I have just been sent a Daily Express newspaper cutting dated June 9 1967, full of smiling faces as Israel swept to victory in the Six-Day War.
Described as “pictures of victory…of a people happy to be in complete control – for the first time in nearly 2 000 years – of the city which contains their lost sacred relics”.
Even the captured Jordanian soldiers managed a smile, as one photo shows. The restoration of Jewish sovereignty, promised in the ancient Scriptures, had clearly been won through God’s miraculous intervention, as the tiny new nation (just 19 years old) successfully overcame the might of the surrounding Arab armies.
I so well remember similar photos in the Port Elizabeth-based Eastern Province Herald I read in our house common room during my last year at my South African boarding school. Though I didn’t fully understand it then, I somehow knew it was hugely significant – a modern victory of David over Goliath. And one we expect to be repeated today, as God has not forsaken Israel.
Wind the clock back a further 43 years – to the Paris Olympics 100 years ago – when British athlete Eric Liddell secured victory for God over the pressure of influential authority figures, including the Prince of Wales, who wanted him to deny his conscience by abandoning his plans to withdraw from his favoured race, the 100m, because the heats were being held on a Sunday, which he considered a Sabbath sacred to God.
Fortunately, a colleague, Lord Andrew Lindsay, graciously sacrificed his own place in the 400m final – he had already won silver in the hurdles – so that Eric could compete.
Eric duly won a courageous race in a world record time after an American rival handed him a piece of paper reminding him of the Scripture that “He who honours me, I will honour” — 1 Samuel 2:30.
Amidst so much vacuous virtue-signaling from activists, sportsmen and celebrities these days, Liddell’s brave stand for integrity, decency and dedication to God continues to inspire. And the 1981 movie Chariots of Fire is a wonderful testament to his courage.

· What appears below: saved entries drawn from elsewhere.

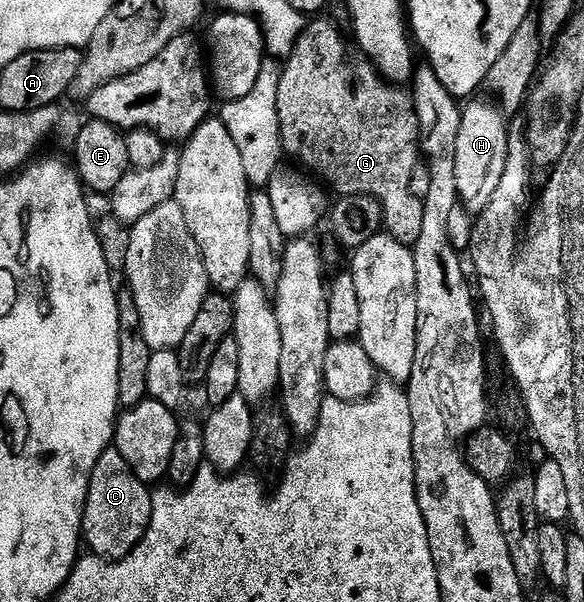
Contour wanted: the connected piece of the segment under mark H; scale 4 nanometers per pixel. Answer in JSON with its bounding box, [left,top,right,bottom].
[454,100,510,216]

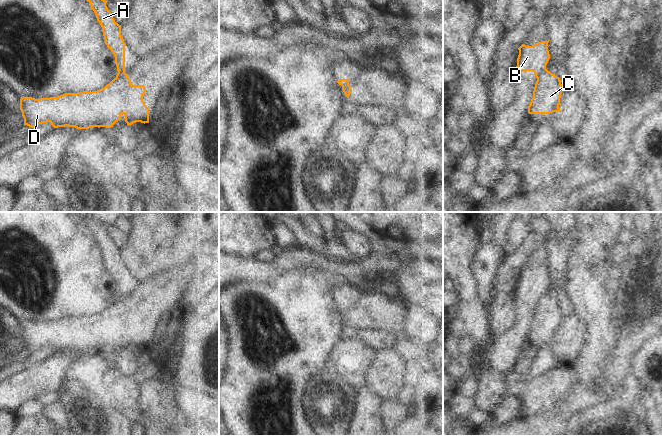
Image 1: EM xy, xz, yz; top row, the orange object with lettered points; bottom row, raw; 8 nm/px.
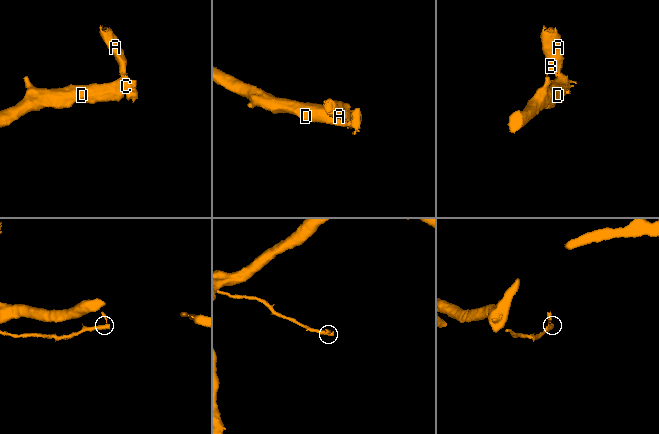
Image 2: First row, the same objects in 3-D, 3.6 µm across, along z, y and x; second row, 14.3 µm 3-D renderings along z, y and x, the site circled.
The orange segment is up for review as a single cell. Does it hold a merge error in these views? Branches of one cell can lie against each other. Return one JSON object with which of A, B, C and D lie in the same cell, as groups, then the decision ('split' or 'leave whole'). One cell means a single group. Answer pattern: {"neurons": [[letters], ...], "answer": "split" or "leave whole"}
{"neurons": [["A", "B"], ["C", "D"]], "answer": "split"}

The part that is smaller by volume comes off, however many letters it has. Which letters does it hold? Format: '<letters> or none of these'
A, B

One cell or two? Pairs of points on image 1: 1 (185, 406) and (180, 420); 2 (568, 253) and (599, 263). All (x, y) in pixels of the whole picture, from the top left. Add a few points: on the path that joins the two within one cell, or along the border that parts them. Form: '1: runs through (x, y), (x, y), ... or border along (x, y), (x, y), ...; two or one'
1: runs through (185, 409), (183, 417); one
2: runs through (576, 253), (589, 253), (591, 255); one

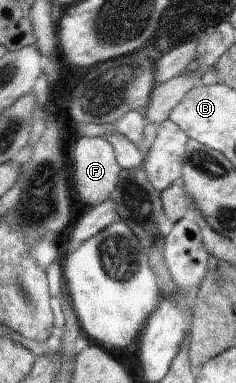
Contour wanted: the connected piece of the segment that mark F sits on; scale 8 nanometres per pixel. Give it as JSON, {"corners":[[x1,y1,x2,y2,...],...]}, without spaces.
{"corners":[[78,137,73,147,71,178,77,189,79,206,87,209,105,202,117,186,121,167,115,160,113,147,105,137]]}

The film isn’t just about Liddell, however, but also focuses on his team-mate and arch-rival Harold Abrahams, a Jewish student at Cambridge for whom running appeared to be an end in itself rather than a means of praising God as in Eric’s case.
Abrahams clearly had something to prove, with prejudice against his people probably part of the picture (as my Jewish grandmother experienced this at the time).

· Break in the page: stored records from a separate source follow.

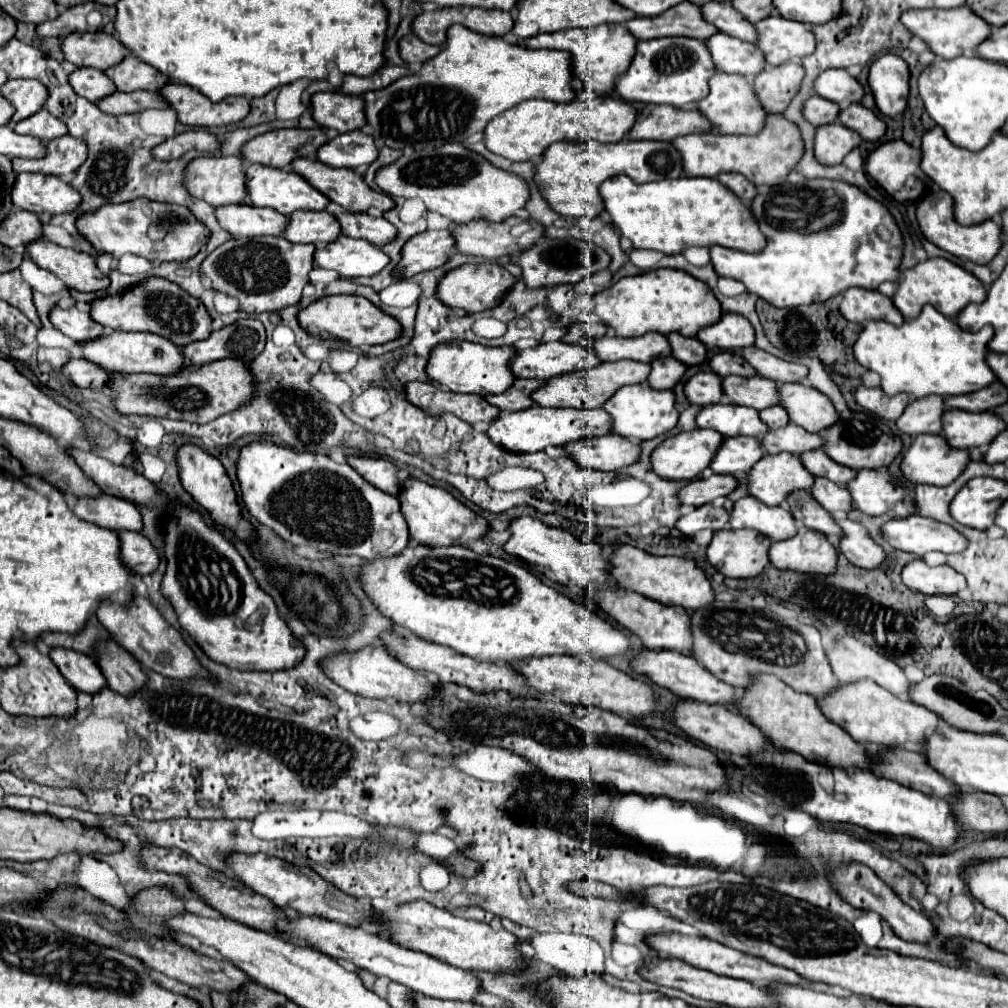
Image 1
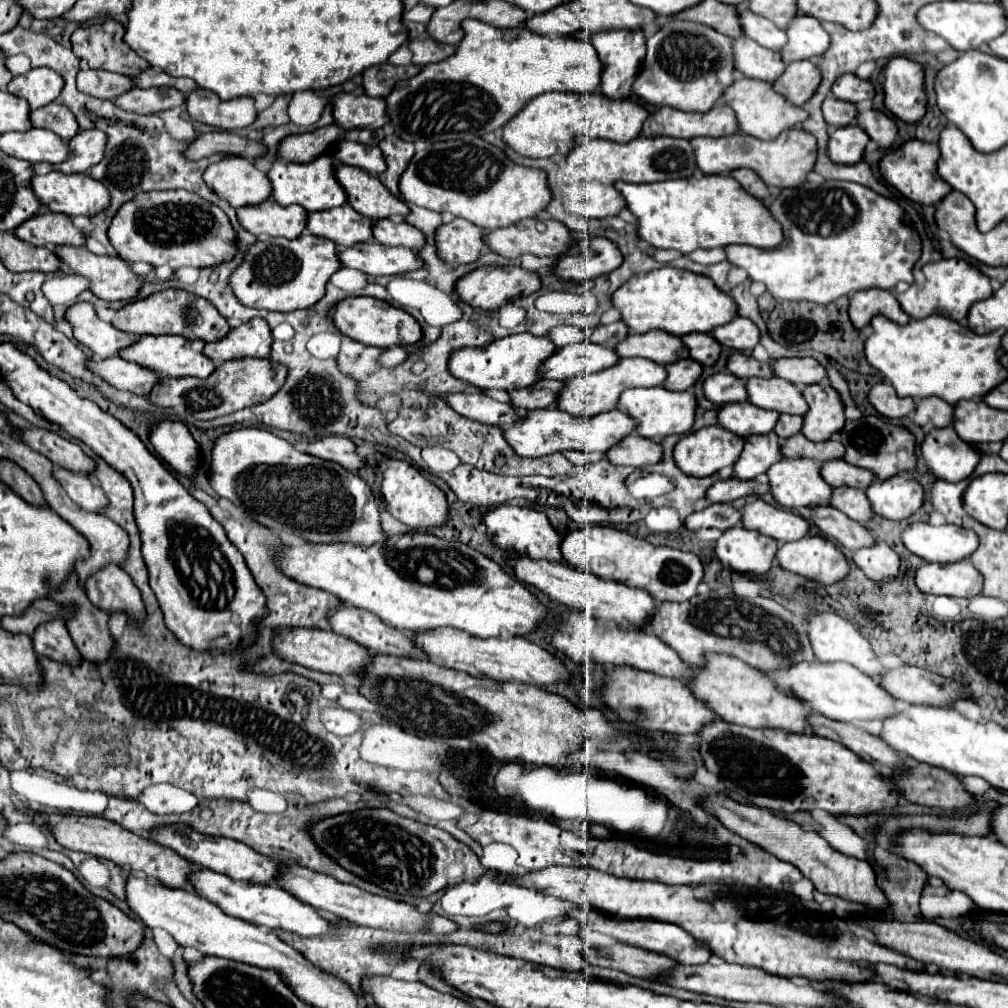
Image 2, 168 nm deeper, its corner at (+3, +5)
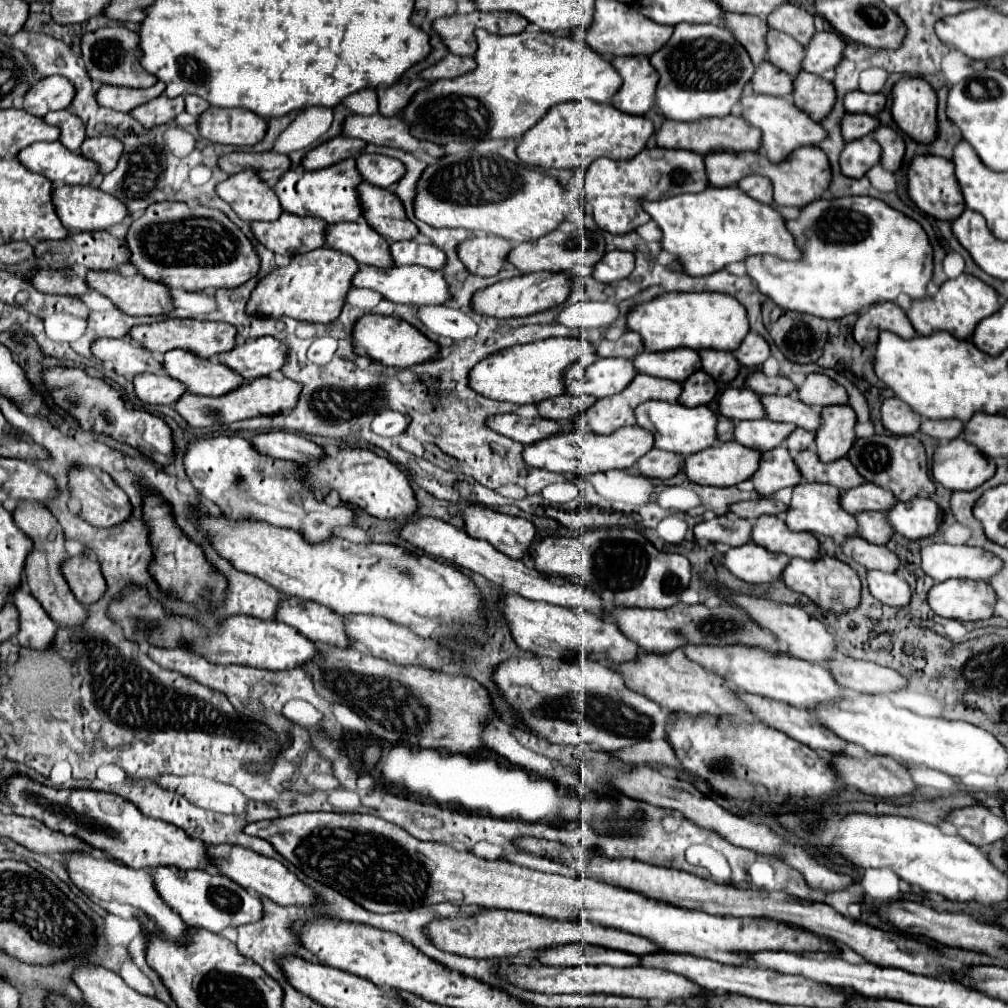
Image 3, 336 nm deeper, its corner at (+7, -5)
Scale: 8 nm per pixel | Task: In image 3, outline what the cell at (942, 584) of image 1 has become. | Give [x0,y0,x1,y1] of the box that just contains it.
[927,579,997,621]

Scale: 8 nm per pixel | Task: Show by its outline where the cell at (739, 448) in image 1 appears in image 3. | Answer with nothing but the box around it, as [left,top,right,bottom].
[749,445,801,495]

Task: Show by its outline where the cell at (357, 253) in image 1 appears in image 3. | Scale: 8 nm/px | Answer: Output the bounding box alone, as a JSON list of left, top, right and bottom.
[353,265,449,305]

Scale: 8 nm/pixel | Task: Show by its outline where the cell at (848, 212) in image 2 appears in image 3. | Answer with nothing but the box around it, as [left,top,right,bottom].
[745,197,933,319]

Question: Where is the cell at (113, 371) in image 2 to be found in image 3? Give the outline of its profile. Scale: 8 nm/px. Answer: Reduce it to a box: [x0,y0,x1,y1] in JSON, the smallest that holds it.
[133,373,185,407]

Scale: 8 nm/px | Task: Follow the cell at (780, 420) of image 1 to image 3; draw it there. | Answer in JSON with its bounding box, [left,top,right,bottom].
[785,427,813,453]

Harold duly won gold in the 100m, but inevitably fell into a state of despondency afterwards. Had he been forced to justify his entire existence in that 10-second sprint? Unlike Liddell, he lacked contentment. “I am 24, and I’ve never known it,” his character confesses in the film.
But Liddell believed his sporting talent was a gift from God who “made me fast, and when I run, I feel His pleasure”.
Nevertheless, his security, contentment and joy was not dependent on the outcome of a race. The so-called Flying Scotsman, who also played rugby for Scotland, went on to be a missionary to China where he sadly died in a Japanese prisoner-of-war camp during World War II.
That, too, is an inspiring story, despite his premature death, as he sought to keep up the spirits of fellow inmates through his love and service for Jesus.
Another memorable line from Chariots of Fire is that “compromise is the language of the devil”.
In today’s world, where so much orthodox Christianity has been watered down, we desperately need to recapture the spirit of men like Liddell.
And the question of the Sabbath, no longer widely regarded as important, is in fact still a big issue. It’s just that we (in Britain and the West) have become so used to ignoring it, like the frog in the slowly boiling pot.
Keeping the Sabbath is still the fourth of the 10 Commandments. But since Sunday trading was legalised in Britain, we have been inexorably sliding down the slippery slope of immorality and degradation.
May we, like Liddell, seek God’s purposes in our lives above all else and, with Holy Spirit fire, challenge the empty woke dogma of a world out of kilter with its Maker.